Extract -
Long hair lover here! Long hair just has a more feminine, sexy look to me! I love the way my wife's hair covers her neck and shoulders. I also love to move that hair to the side as I nibble on her neck and shoulders.


----------



## DanglingDaisy (Mar 26, 2012)

I just got my hair cut short(was really long)-a bob that has a sharp edge(long in the front short in the back). I never thought I could pull it off but it looks super sexy on me(just as much as long hair did)...

I have to agree-no matter what you're hair length is-a GOOD stylist is key. If you get a great cut,but it's wrong for your face shape it won't work with all the confidence in the world!


----------



## occasionallybaffled (Apr 12, 2012)

DanglingDaisy said:


> I just got my hair cut short(was really long)-a bob that has a sharp edge(long in the front short in the back). I never thought I could pull it off but it looks super sexy on me(just as much as long hair did)...

Activity -
Continue the forum thread about hair length from the point where the text above stops.

Data records -
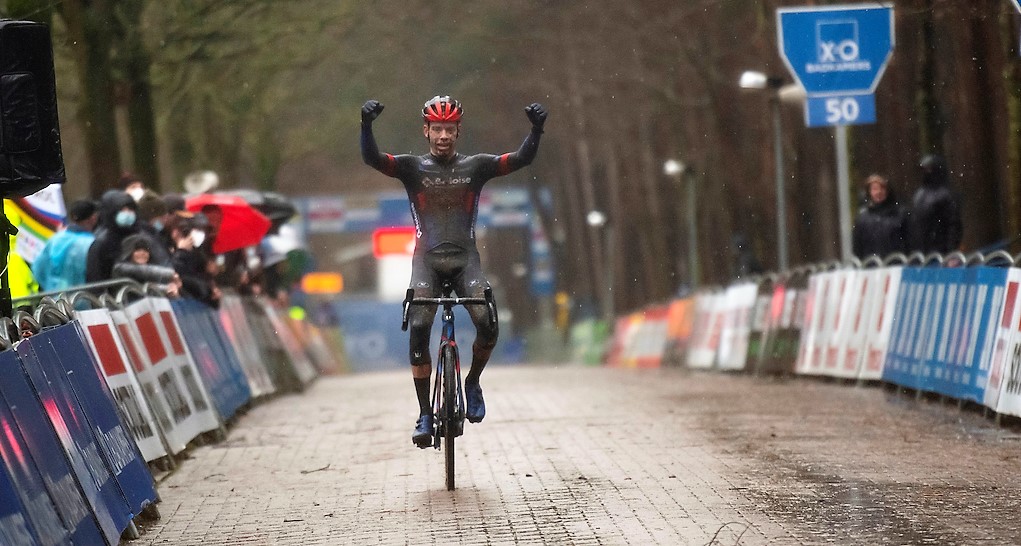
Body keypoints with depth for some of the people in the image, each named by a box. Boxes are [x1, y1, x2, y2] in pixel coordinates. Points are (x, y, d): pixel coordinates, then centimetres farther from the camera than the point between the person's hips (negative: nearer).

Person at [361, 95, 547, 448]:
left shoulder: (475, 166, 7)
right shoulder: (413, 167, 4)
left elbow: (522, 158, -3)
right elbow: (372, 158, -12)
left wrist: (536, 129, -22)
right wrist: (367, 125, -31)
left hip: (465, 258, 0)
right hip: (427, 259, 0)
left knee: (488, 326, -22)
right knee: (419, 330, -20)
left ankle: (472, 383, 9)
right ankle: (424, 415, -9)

Result of this exercise -
> 
> *I have to agree-no matter what you're hair length is-a GOOD stylist is key. If you get a great cut,but it's wrong for your face shape it won't work with all the confidence in the world!*




:iagree: As long as it isn't self cut (fumbling in the bathroom with scissors), I think a professional cut could be pulled off by most women.


----------



## SprucHub (Jan 13, 2012)

I have never noticed that women have hair, interesting.


----------



## Posse (Jan 30, 2012)

I don't like short hair on women.

That said, as evidence that preselection truly works, when I was in college there was a stunner that I looked straight past because of the short hair she had until my dormmates were talking about how hot she was.

I noticed her then and joined in the competition to date her. We ended up dating for about a year. I never would have noticed her because of her hair if the friends hadn't started talking about her.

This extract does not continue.